About this task: Begin the copy at the line that contains "Autorinnen und Autoren ihre", end it at the last line of the entries below, keep every word exact, and include no pictures.

Page images and extracted text
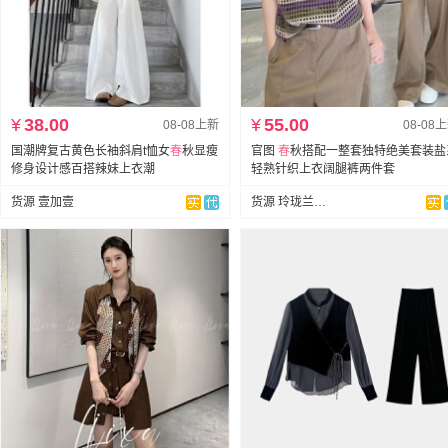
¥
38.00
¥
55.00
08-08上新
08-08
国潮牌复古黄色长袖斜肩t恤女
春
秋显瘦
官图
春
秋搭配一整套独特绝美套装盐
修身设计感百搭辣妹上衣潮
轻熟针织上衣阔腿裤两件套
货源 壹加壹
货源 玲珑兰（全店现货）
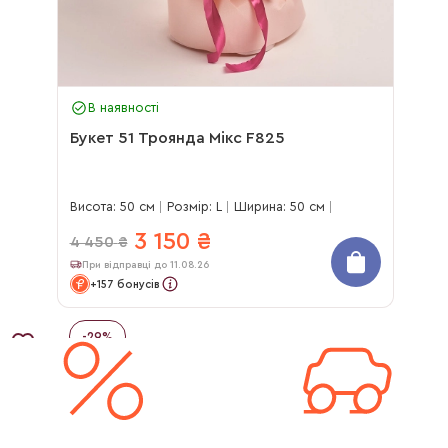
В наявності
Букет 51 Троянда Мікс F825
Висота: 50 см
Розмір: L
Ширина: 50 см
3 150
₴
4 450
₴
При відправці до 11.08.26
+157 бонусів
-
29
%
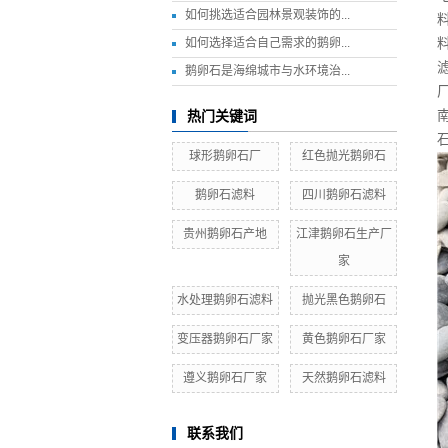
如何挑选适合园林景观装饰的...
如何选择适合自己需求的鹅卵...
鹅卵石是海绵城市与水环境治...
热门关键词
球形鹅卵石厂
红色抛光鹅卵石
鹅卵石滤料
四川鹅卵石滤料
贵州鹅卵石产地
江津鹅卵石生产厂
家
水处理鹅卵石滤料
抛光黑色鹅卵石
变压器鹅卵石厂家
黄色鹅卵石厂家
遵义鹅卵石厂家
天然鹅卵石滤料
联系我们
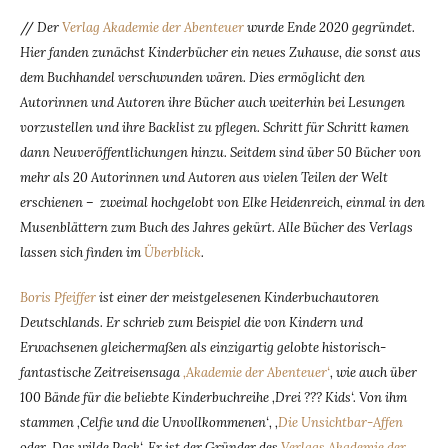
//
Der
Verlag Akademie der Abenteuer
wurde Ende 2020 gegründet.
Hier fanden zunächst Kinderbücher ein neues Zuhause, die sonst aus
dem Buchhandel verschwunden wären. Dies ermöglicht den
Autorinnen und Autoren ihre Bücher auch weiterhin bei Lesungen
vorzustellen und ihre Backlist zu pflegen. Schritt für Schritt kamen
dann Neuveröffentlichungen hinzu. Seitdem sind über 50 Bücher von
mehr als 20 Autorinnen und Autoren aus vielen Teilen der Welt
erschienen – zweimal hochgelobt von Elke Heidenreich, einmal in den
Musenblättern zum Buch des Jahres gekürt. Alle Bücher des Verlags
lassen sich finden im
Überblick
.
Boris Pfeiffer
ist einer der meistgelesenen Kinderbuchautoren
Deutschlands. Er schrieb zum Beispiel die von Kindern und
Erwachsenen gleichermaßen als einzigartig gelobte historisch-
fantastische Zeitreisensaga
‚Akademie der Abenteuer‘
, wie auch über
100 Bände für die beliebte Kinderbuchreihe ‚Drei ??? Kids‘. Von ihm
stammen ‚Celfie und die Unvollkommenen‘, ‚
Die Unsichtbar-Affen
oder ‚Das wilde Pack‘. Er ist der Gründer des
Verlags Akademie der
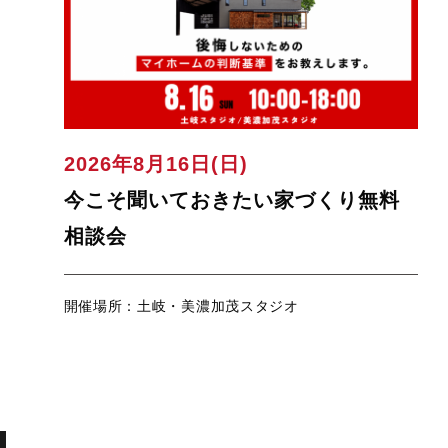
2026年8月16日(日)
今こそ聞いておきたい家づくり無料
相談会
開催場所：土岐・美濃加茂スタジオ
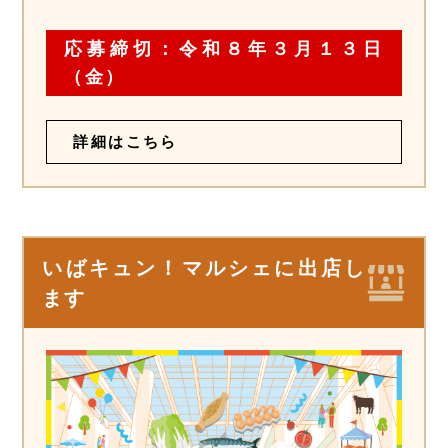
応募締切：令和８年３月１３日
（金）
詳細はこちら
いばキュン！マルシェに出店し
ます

Response to this task:
Autorinnen und Autoren ihre Bücher auch weiterhin bei Lesungen
vorzustellen und ihre Backlist zu pflegen. Schritt für Schritt kamen
dann Neuveröffentlichungen hinzu. Seitdem sind über 50 Bücher von
mehr als 20 Autorinnen und Autoren aus vielen Teilen der Welt
erschienen – zweimal hochgelobt von Elke Heidenreich, einmal in den
Musenblättern zum Buch des Jahres gekürt. Alle Bücher des Verlags
lassen sich finden im
Überblick
.
Boris Pfeiffer
ist einer der meistgelesenen Kinderbuchautoren
Deutschlands. Er schrieb zum Beispiel die von Kindern und
Erwachsenen gleichermaßen als einzigartig gelobte historisch-
fantastische Zeitreisensaga
‚Akademie der Abenteuer‘
, wie auch über
100 Bände für die beliebte Kinderbuchreihe ‚Drei ??? Kids‘. Von ihm
stammen ‚Celfie und die Unvollkommenen‘, ‚
Die Unsichtbar-Affen
oder ‚Das wilde Pack‘. Er ist der Gründer des
Verlags Akademie der
2026年8月16日(日)
今こそ聞いておきたい家づくり無料
相談会
開催場所：土岐・美濃加茂スタジオ
応募締切：令和８年３月１３日
（金）
詳細はこちら
いばキュン！マルシェに出店し
ます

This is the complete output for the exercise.